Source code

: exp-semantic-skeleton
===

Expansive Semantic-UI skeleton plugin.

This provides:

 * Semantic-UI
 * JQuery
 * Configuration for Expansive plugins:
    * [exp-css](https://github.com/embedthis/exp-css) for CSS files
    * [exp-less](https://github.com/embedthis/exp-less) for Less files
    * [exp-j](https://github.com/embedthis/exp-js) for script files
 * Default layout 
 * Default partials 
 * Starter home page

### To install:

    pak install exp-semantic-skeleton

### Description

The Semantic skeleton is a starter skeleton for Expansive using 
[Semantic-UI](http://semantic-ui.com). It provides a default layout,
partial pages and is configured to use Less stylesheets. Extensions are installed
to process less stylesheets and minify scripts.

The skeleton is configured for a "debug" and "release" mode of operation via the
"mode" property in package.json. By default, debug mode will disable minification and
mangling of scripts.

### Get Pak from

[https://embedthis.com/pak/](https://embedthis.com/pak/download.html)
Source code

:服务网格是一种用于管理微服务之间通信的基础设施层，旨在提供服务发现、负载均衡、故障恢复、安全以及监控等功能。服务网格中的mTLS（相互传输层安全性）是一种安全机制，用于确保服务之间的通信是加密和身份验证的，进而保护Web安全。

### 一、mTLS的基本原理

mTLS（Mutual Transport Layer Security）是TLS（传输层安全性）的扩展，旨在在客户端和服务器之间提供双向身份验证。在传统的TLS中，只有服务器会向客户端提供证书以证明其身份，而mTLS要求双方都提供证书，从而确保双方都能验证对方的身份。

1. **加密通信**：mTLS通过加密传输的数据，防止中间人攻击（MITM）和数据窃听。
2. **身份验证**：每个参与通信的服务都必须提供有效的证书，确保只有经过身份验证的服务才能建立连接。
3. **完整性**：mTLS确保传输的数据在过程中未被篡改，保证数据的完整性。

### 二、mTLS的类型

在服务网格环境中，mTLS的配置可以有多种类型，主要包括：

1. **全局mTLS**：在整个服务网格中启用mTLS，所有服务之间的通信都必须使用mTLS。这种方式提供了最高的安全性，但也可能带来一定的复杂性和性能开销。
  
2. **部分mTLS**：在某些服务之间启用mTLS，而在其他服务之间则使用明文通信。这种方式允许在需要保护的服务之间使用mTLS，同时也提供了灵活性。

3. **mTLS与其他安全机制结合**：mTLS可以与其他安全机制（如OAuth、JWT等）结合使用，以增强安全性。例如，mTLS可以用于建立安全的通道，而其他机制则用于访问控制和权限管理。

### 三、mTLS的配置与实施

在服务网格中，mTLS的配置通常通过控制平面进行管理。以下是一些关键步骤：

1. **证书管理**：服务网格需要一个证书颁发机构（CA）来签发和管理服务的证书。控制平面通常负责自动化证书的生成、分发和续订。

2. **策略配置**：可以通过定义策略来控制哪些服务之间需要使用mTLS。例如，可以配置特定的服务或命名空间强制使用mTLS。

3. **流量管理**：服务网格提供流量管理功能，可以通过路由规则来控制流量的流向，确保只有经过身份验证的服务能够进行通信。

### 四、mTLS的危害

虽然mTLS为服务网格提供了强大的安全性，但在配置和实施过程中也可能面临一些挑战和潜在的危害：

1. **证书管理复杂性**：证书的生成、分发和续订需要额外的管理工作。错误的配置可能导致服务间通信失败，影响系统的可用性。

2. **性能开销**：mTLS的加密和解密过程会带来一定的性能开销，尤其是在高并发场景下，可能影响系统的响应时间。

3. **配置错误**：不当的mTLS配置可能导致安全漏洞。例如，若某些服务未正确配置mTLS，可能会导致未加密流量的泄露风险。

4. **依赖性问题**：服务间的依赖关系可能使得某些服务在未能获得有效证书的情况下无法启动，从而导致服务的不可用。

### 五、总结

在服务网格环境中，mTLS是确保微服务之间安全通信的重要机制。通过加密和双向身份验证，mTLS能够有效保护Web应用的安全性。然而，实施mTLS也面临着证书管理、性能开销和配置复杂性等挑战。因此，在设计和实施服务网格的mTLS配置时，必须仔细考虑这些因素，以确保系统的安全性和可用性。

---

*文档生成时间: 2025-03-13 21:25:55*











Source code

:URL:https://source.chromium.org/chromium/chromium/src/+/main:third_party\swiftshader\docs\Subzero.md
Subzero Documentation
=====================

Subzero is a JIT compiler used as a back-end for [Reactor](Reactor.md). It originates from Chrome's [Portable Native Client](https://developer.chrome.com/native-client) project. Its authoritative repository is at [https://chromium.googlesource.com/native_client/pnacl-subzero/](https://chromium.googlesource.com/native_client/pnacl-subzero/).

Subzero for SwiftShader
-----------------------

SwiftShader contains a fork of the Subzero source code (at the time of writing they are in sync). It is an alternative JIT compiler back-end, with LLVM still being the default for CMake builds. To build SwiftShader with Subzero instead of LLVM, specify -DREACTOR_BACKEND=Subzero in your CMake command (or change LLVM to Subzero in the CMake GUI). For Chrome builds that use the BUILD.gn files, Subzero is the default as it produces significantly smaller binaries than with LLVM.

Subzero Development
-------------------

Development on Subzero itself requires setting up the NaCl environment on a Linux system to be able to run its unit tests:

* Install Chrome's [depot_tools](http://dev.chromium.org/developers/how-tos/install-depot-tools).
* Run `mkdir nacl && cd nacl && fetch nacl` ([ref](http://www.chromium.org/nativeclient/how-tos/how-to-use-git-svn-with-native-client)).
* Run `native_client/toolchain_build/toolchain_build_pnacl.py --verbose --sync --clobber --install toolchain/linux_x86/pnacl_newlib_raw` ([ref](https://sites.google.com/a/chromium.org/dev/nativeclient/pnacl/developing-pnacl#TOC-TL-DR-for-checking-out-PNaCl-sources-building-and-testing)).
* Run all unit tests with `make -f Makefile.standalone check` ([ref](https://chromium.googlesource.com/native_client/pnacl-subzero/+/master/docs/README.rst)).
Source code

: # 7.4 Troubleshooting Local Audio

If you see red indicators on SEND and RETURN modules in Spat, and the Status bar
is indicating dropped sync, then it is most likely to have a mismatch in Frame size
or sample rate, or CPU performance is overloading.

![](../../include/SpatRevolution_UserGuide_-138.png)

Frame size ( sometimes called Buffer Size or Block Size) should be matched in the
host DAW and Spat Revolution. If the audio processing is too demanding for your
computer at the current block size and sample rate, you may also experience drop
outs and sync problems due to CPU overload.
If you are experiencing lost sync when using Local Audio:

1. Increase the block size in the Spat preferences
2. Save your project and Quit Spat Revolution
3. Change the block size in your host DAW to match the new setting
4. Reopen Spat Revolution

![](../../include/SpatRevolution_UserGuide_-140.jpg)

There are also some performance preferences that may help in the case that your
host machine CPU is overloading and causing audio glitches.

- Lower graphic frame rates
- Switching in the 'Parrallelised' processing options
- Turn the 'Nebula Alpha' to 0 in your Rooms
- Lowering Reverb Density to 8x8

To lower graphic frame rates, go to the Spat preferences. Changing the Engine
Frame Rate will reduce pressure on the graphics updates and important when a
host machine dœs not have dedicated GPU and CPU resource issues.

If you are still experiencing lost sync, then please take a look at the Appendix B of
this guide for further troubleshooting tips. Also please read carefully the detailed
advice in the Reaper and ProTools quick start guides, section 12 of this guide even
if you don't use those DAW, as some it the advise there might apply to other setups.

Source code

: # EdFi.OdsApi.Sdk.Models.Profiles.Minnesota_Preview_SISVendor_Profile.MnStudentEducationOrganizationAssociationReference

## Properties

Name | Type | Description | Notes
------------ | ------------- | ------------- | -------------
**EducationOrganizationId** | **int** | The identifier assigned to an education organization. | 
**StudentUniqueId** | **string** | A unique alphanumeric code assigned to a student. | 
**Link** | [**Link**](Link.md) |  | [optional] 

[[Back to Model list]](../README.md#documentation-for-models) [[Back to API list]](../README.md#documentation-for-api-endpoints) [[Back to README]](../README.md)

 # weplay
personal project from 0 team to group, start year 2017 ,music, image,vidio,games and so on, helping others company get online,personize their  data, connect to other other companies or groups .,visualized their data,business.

..............................

Please return only the lines above, starting at the line that has "- Lowering Reverb Density to 8x8" and ending at the line that has "host machine dœs", keeping both and leaving each one unchanged.

- Lowering Reverb Density to 8x8

To lower graphic frame rates, go to the Spat preferences. Changing the Engine
Frame Rate will reduce pressure on the graphics updates and important when a
host machine dœs not have dedicated GPU and CPU resource issues.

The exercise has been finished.